John Hancock Fin. Serv., Inc., 422 F.Supp.2d 346, 356 (D. Conn. 2006) (quoting New York
State Nat'l Org. for Women v. Terry, 886 F.2d 1339, 1362 (2d Cir. 1989)).
In conclusion, the broad arbitration clause requires that challenges to the validity of
the Note (and to its arbitration provision) must be determined by arbitrators, including all
of Plaintiff’s claims of fraudulent inducement, conversion, and statutory theft, and Plaintiff
has failed to demonstrate likelihood of irreparable harm warranting injunctive relief. UBS’s
motion to dismiss and compel arbitration is therefore granted. See Lewis Tree Service, Inc.
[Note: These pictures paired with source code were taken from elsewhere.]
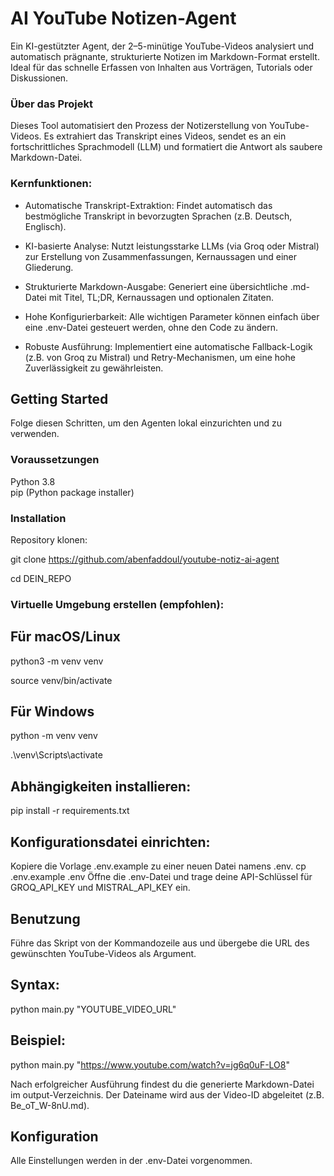 # AI YouTube Notizen-Agent

Ein KI-gestützter Agent, der 2–5-minütige YouTube-Videos analysiert und automatisch prägnante, strukturierte Notizen im Markdown-Format erstellt. Ideal für das schnelle Erfassen von Inhalten aus Vorträgen, Tutorials oder Diskussionen.

### Über das Projekt

Dieses Tool automatisiert den Prozess der Notizerstellung von YouTube-Videos. Es extrahiert das Transkript eines Videos, sendet es an ein fortschrittliches Sprachmodell (LLM) und formatiert die Antwort als saubere Markdown-Datei.

### Kernfunktionen:

* Automatische Transkript-Extraktion: Findet automatisch das bestmögliche Transkript in bevorzugten Sprachen (z.B. Deutsch, Englisch).

* KI-basierte Analyse: Nutzt leistungsstarke LLMs (via Groq oder Mistral) zur Erstellung von Zusammenfassungen, Kernaussagen und einer Gliederung.

* Strukturierte Markdown-Ausgabe: Generiert eine übersichtliche .md-Datei mit Titel, TL;DR, Kernaussagen und optionalen Zitaten.

* Hohe Konfigurierbarkeit: Alle wichtigen Parameter können einfach über eine .env-Datei gesteuert werden, ohne den Code zu ändern.

* Robuste Ausführung: Implementiert eine automatische Fallback-Logik (z.B. von Groq zu Mistral) und Retry-Mechanismen, um eine hohe Zuverlässigkeit zu gewährleisten.


## Getting Started

Folge diesen Schritten, um den Agenten lokal einzurichten und zu verwenden.

### Voraussetzungen

Python 3.8  
pip (Python package installer)

### Installation

Repository klonen:

git clone https://github.com/abenfaddoul/youtube-notiz-ai-agent

cd DEIN_REPO

### Virtuelle Umgebung erstellen (empfohlen):

## Für macOS/Linux
python3 -m venv venv

source venv/bin/activate

## Für Windows
python -m venv venv

.\venv\Scripts\activate

## Abhängigkeiten installieren:

pip install -r requirements.txt

## Konfigurationsdatei einrichten:
Kopiere die Vorlage .env.example zu einer neuen Datei namens .env.
cp .env.example .env
Öffne die .env-Datei und trage deine API-Schlüssel für GROQ_API_KEY und MISTRAL_API_KEY ein.

## Benutzung
Führe das Skript von der Kommandozeile aus und übergebe die URL des gewünschten YouTube-Videos als Argument.

## Syntax:
python main.py "YOUTUBE_VIDEO_URL"

## Beispiel:
python main.py "https://www.youtube.com/watch?v=jg6q0uF-LO8"

Nach erfolgreicher Ausführung findest du die generierte Markdown-Datei im output-Verzeichnis. Der Dateiname wird aus der Video-ID abgeleitet (z.B. Be_oT_W-8nU.md).

## Konfiguration
Alle Einstellungen werden in der .env-Datei vorgenommen.

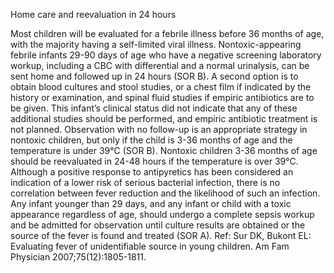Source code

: Home care and reevaluation in 24 hours

Most children will be evaluated for a febrile illness before 36 months of age, with the majority having a self-limited viral illness.  Nontoxic-appearing febrile infants 29-90 days of age who have a negative screening laboratory workup, including a CBC with differential and a normal urinalysis, can be sent home and followed up in 24 hours (SOR B).  A second option is to obtain blood cultures and stool studies, or a chest film if indicated by the history or examination, and spinal fluid studies if empiric antibiotics are to be given.  This infant’s clinical status did not indicate that any of these additional studies should be performed, and empiric antibiotic treatment is not planned. Observation with no follow-up is an appropriate strategy in nontoxic children, but only if the child is 3-36 months of age and the temperature is under 39°C (SOR B).  Nontoxic children 3-36 months of age should be reevaluated in 24-48 hours if the temperature is over 39°C.  Although a positive response to antipyretics has been considered an indication of a lower risk of serious bacterial infection, there is no correlation between fever reduction and the likelihood of such an infection. Any infant younger than 29 days, and any infant or child with a toxic appearance regardless of age, should undergo a complete sepsis workup and be admitted for observation until culture results are obtained or the source of the fever is found and treated (SOR A). Ref: Sur DK, Bukont EL: Evaluating fever of unidentifiable source in young children. Am Fam Physician 2007;75(12):1805-1811.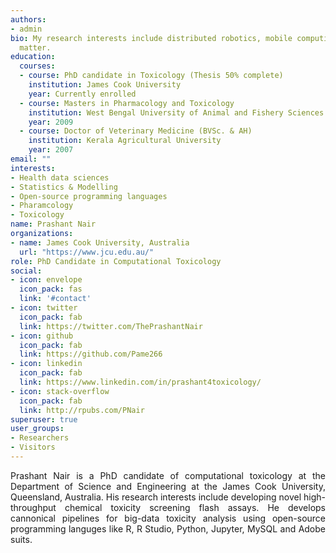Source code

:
 ```yaml
---
authors:
- admin
bio: My research interests include distributed robotics, mobile computing and programmable
  matter.
education:
  courses:
  - course: PhD candidate in Toxicology (Thesis 50% complete)
    institution: James Cook University 
    year: Currently enrolled 
  - course: Masters in Pharmacology and Toxicology 
    institution: West Bengal University of Animal and Fishery Sciences 
    year: 2009
  - course: Doctor of Veterinary Medicine (BVSc. & AH)
    institution: Kerala Agricultural University 
    year: 2007
email: ""
interests:
- Health data sciences 
- Statistics & Modelling 
- Open-source programming languages  
- Pharamcology 
- Toxicology
name: Prashant Nair 
organizations:
- name: James Cook University, Australia 
  url: "https://www.jcu.edu.au/"
role: PhD Candidate in Computational Toxicology 
social:
- icon: envelope
  icon_pack: fas
  link: '#contact'
- icon: twitter
  icon_pack: fab
  link: https://twitter.com/ThePrashantNair
- icon: github
  icon_pack: fab
  link: https://github.com/Pame266
- icon: linkedin
  icon_pack: fab
  link: https://www.linkedin.com/in/prashant4toxicology/
- icon: stack-overflow
  icon_pack: fab
  link: http://rpubs.com/PNair
superuser: true
user_groups:
- Researchers
- Visitors
---
```

<div style="text-align: justify">
Prashant Nair is a PhD candidate of computational toxicology at the Department of Science and Engineering at the James Cook University, Queensland, Australia. His research interests include developing novel high-throughput chemical toxicity screening flash assays. He develops cannonical pipelines for big-data toxicity analysis using open-source programming languges like R, R Studio, Python, Jupyter, MySQL and Adobe suits.   
</div>



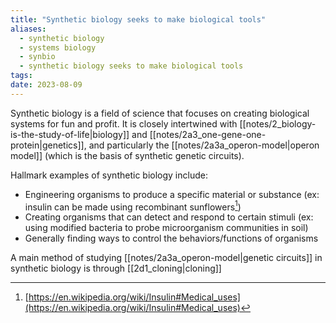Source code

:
 ```yaml
---
title: "Synthetic biology seeks to make biological tools"
aliases:
  - synthetic biology
  - systems biology
  - synbio
  - synthetic biology seeks to make biological tools
tags: 
date: 2023-08-09
---
```

Synthetic biology is a field of science that focuses on creating biological systems for fun and profit. It is closely intertwined with [[notes/2_biology-is-the-study-of-life|biology]] and [[notes/2a3_one-gene-one-protein|genetics]], and particularly the [[notes/2a3a_operon-model|operon model]] (which is the basis of synthetic genetic circuits).

Hallmark examples of synthetic biology include:
- Engineering organisms to produce a specific material or substance (ex: insulin can be made using recombinant sunflowers[^1])
- Creating organisms that can detect and respond to certain stimuli (ex: using modified bacteria to probe microorganism communities in soil)
- Generally finding ways to control the behaviors/functions of organisms

A main method of studying [[notes/2a3a_operon-model|genetic circuits]] in synthetic biology is through [[2d1_cloning|cloning]]

[^1]: [https://en.wikipedia.org/wiki/Insulin#Medical_uses](https://en.wikipedia.org/wiki/Insulin#Medical_uses)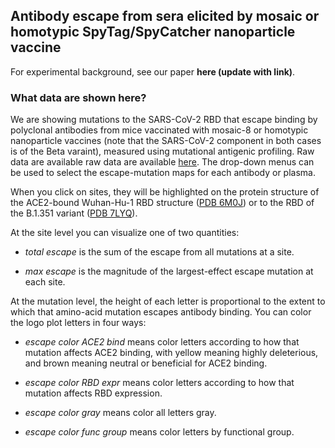 ## Antibody escape from sera elicited by mosaic or homotypic SpyTag/SpyCatcher nanoparticle vaccine

For experimental background, see our paper **here (update with link)**.

### What data are shown here?
We are showing mutations to the SARS-CoV-2 RBD that escape binding by polyclonal antibodies from mice vaccinated with mosaic-8 or homotypic nanoparticle vaccines (note that the SARS-CoV-2 component in both cases is of the Beta varaint), measured using mutational antigenic profiling. Raw data are available raw data are available [here]().
The drop-down menus can be used to select the escape-mutation maps for each antibody or plasma.

When you click on sites, they will be highlighted on the protein structure of the ACE2-bound Wuhan-Hu-1 RBD structure ([PDB 6M0J](https://www.rcsb.org/structure/6M0J)) or to the RBD of the B.1.351 variant ([PDB 7LYQ](https://www.rcsb.org/structure/7LYQ)).

At the site level you can visualize one of two quantities:

 - *total escape* is the sum of the escape from all mutations at a site.

 - *max escape* is the magnitude of the largest-effect escape mutation at each site.

At the mutation level, the height of each letter is proportional to the extent to which that amino-acid mutation escapes antibody binding.
You can color the logo plot letters in four ways:

 - *escape color ACE2 bind* means color letters according to how that mutation affects ACE2 binding, with yellow meaning highly deleterious, and brown meaning neutral or beneficial for ACE2 binding.

 - *escape color RBD expr* means color letters according to how that mutation affects RBD expression.

 - *escape color gray* means color all letters gray.

 - *escape color func group* means color letters by functional group.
v. Lucent Technologies, Inc., 239 F. Supp. 2d 332, 340 (S.D.N.Y. 2002) (“Because all of
Ironman’s claims are subject to arbitration, no useful purpose will be served by granting a
stay of Ironman’s claims and thus its action against the defendants is dismissed.”) (citing
Seus v. John Nuveen & Co, Inc., 146 F.3d 175, 178 (3d Cir. 1998) (“If all the claims involved
in an action are arbitrable, the court may dismiss the action instead of staying it.”)).
Accordingly, Defendant’s [Doc. # 24] Motion to Compel Arbitration and for
Dismissal of the Action is GRANTED, and because Plaintiff has failed to demonstrate
likelihood of success on the merits, his [Doc. # 42] Motion for Preliminary Injunction is
DENIED. Plaintiff’s [Doc. # 44] Motion for Bond Waiver is DENIED as moot. The Clerk
is directed to close the case.
IT IS SO ORDERED.
Janet Bond Arterton, U.S.D.J.
Dated at New Haven, Connecticut this 4th day of May, 2011.